VORLIEGENDER TEXT:
▽

Die Grundsyntax für verschiedene Konsolenaufruf lauten (diese werden im Folgenden noch weiter ausgeführt):
Syntax-Grundidee:
cec.exe [INPUT] [ACTION] [OUTPUT]
Syntax für Annotation und Konvertierung (convert ist eine [ACTION]):
cec.exe [INPUT] convert [OUTPUT]
Syntax für Filter:
cec.exe [INPUT] [QUERY] [OUTPUT]
Syntax für Analysen (Ausgabe wird in STDOUT geschrieben):
cec.exe {F:FORMAT} [INPUT] [ACTION]
Syntax für Skripting:
cec.exe FILE:[PATH]
Erweiterte Fehlerausgabe im Skript-Modus:
cec.exe DEBUG:[PATH]
Um eine interaktive SHELL zu starten
cec.exe SHELL
Um einen REST-WebService zu starten
cec.exe {F:FORMAT} PORT:2312 {IP:127.0.0.1} {TIMEOUT:120} {INPUT}
tbl <- read.table(pipe("cec.exe import#Cec6#demo.cec6 frequency3"), sep = "\t", header = TRUE, dec = ".", encoding = "UTF-8", quote = "")

△

BEREITGESTELLTE DATEN:
▽

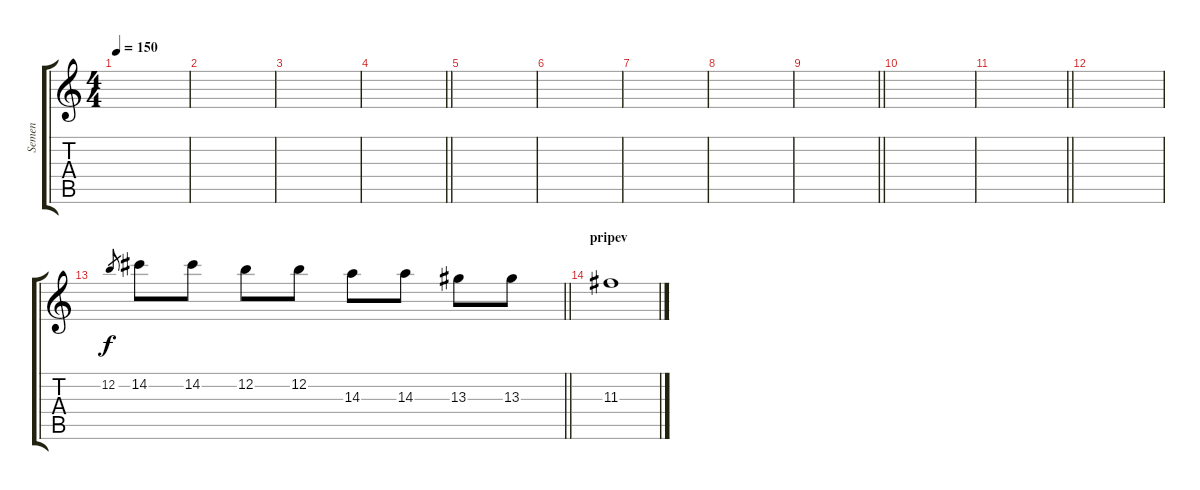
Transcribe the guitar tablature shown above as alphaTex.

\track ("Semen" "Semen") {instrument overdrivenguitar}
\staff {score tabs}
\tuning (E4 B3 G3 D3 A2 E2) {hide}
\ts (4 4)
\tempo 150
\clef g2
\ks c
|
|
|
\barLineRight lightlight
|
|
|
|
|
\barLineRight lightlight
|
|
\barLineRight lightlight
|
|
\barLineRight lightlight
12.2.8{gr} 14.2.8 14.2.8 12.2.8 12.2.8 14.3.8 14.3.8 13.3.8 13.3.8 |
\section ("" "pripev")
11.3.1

△
▽

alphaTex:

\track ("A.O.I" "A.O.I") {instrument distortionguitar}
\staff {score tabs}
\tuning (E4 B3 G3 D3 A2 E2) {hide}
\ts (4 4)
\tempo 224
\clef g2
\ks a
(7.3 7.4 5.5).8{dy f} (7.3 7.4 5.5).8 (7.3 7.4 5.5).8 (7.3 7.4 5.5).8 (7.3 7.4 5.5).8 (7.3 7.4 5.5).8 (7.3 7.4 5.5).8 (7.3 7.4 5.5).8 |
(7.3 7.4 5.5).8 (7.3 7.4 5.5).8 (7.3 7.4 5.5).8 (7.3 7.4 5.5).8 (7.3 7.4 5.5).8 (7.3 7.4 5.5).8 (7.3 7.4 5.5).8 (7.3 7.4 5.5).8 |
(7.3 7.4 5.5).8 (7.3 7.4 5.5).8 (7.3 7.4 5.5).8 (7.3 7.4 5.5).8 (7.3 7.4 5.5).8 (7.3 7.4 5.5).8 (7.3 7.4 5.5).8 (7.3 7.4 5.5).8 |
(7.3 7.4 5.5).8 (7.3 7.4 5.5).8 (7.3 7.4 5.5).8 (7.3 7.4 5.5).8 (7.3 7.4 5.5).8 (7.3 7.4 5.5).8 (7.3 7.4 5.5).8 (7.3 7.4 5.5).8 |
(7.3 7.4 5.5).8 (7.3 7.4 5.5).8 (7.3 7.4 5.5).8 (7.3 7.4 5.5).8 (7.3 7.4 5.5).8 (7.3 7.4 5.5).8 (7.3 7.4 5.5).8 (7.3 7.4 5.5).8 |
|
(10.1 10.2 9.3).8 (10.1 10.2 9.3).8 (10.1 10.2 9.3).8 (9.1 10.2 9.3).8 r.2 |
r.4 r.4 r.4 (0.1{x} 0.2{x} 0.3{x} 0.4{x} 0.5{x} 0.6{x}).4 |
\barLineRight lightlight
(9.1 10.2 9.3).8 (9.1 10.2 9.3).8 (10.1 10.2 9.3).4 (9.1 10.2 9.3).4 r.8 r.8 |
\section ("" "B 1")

△

AUFGABENSTELLUNG:
Setze den Text über die Konsolenaufrufe von cec.exe im Anschluss an seine letzte Zeile fort. Die Datensätze werden hier nicht gebraucht.

LÖSUNG:
import subprocess;
from subprocess import PIPE;
from io import StringIO;
cec = subprocess.run("cec.exe import#Cec6#demo.cec6 frequency3", stdout=PIPE).stdout.decode(encoding='UTF-8');
cec = StringIO(cec);
# Einlesen mittels csv-Reader
import csv;
tsv = csv.reader(cec, delimiter='\t', quotechar='"');
for row in tsv:
print(";".join(row);
# Einlesen als pandas / dataframe
import pandas as pd
df = pd.read_csv(cec, sep="\t")
Was in Python funktioniert, funktioniert natürlich auch in Jupyter Notebooks. D. h. Es lassen sich interaktive Korpusanalysen mit der CEC erstellen.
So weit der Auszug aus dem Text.